Commissioner Bill Bronson voted against the parking changes and said he thought it was a piecemeal approach.
He said he too would have liked to see more public participation but that would have likely been the case if the proposal had been to raise meter rates or fines.
Bronson said he’d prefer to make changes after the city’s parking contractor completes its analysis of the parking program. That analysis was included in this year’s budget and is not to exceed $20,000.
Commissioner Fred Burow said parking is not a revenue generator for the city and is a “tough balancing act. I think we need to move forward on this.”
The garage rate increase is projected to generate about $50,000 for the parking fund, which receives no general fund support.
Commissioners also approved a resolution requiring all elected and appointed city board members to participate in training during their terms of appointment or at least every two years, whichever is less.
Commissioners have set a public hearing for Oct. 3 on proposed changes to Title II of the city code dealing with administration and personnel.
The proposed changes would require that Great Falls city residency is required for eligibility for appointment to city boards, councils and commissions, with the exception of the golf board since it includes a Malmstrom representative.

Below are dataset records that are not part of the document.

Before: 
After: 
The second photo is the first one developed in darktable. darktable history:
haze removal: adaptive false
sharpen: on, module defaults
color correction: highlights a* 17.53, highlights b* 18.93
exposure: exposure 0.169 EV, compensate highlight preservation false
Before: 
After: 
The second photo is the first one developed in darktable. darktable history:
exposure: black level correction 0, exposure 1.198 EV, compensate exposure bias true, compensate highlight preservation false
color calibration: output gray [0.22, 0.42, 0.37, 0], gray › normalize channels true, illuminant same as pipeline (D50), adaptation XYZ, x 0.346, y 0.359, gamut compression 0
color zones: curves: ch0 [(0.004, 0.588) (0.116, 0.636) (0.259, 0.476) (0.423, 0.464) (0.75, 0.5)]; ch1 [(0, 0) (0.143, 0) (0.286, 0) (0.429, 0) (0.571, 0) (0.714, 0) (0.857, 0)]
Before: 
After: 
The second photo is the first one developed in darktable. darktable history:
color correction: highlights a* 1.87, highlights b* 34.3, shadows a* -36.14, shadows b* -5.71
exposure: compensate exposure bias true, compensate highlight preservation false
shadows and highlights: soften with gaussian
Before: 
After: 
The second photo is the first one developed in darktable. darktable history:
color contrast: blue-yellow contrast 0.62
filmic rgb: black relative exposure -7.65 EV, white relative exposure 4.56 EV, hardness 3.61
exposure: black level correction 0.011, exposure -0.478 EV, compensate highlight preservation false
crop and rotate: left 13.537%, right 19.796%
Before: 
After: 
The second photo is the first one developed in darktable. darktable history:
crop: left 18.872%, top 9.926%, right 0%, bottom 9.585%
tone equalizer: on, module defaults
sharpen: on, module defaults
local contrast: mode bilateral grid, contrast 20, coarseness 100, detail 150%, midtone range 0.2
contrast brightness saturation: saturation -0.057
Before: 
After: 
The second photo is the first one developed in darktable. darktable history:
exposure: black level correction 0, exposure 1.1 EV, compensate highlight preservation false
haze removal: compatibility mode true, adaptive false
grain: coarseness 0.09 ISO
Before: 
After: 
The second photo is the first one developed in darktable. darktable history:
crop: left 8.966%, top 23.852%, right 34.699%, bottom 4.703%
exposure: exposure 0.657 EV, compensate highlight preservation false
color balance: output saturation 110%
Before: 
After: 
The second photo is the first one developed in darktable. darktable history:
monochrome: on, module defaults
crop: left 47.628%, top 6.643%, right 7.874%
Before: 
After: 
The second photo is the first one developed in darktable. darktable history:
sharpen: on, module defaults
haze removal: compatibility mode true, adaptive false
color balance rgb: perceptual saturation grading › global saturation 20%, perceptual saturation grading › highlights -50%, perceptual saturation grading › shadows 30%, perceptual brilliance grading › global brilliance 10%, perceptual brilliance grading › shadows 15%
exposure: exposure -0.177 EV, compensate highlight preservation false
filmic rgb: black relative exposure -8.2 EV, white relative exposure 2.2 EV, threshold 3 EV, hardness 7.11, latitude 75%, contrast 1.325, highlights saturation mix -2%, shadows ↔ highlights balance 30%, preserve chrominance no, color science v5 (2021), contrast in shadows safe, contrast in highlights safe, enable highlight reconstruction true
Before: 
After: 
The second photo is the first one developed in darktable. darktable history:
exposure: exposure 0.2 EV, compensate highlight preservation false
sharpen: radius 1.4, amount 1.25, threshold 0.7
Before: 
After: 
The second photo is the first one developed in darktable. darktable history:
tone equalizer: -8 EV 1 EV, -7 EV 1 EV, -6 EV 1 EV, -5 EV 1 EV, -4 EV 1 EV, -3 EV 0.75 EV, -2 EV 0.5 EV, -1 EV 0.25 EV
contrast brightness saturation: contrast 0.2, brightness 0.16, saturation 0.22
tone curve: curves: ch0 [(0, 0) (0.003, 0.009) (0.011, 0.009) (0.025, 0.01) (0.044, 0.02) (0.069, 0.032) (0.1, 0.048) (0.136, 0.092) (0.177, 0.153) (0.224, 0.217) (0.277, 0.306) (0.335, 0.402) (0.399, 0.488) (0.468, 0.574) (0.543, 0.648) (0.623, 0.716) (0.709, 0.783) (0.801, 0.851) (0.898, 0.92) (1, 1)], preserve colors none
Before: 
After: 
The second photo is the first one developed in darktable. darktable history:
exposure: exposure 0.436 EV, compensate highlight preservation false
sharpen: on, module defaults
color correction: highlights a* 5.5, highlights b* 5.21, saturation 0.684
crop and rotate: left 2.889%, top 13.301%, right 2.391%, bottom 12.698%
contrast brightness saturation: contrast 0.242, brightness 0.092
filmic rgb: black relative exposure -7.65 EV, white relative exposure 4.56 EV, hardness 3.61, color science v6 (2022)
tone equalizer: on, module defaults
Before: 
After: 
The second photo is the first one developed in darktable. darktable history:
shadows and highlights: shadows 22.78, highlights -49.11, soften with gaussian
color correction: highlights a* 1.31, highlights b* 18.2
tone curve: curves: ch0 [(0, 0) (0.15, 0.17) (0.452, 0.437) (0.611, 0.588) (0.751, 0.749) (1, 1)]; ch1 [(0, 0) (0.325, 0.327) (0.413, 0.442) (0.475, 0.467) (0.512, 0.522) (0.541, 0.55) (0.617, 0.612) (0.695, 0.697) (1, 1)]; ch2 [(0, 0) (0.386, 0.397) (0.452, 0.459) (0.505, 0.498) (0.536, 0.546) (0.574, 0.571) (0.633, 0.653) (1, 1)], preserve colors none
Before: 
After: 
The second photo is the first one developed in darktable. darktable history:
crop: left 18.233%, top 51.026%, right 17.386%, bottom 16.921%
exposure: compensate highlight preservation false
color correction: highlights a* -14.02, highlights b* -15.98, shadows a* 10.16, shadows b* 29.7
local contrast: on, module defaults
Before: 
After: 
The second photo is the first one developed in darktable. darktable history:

Owen Robinson, a commission candidate, asked if that would affect the Airport Authority Board since some members are appointed by the city and some by the county.
Sara Sexe, city attorney, said that because it’s an independent board the residency requirement would only apply to city appointees.
Burow asked if the change was approved, would that immediately force out any city appointees who were not city residents.
Sexe said no, they would finish their terms, but the residency requirement would kick in for any re-appointments or new applications.
The proposed Title II changes also include the creation of an ethics committee to address any perceived or actual ethical issues among elected or appointed city officials. The committee would be appointed by the commission, work in conjunction with the city attorney’s office and be subject to open meeting and public records laws.
The proposed code changes would also repeal the Youth Council that was established in 2009, but has not been an active functioning council.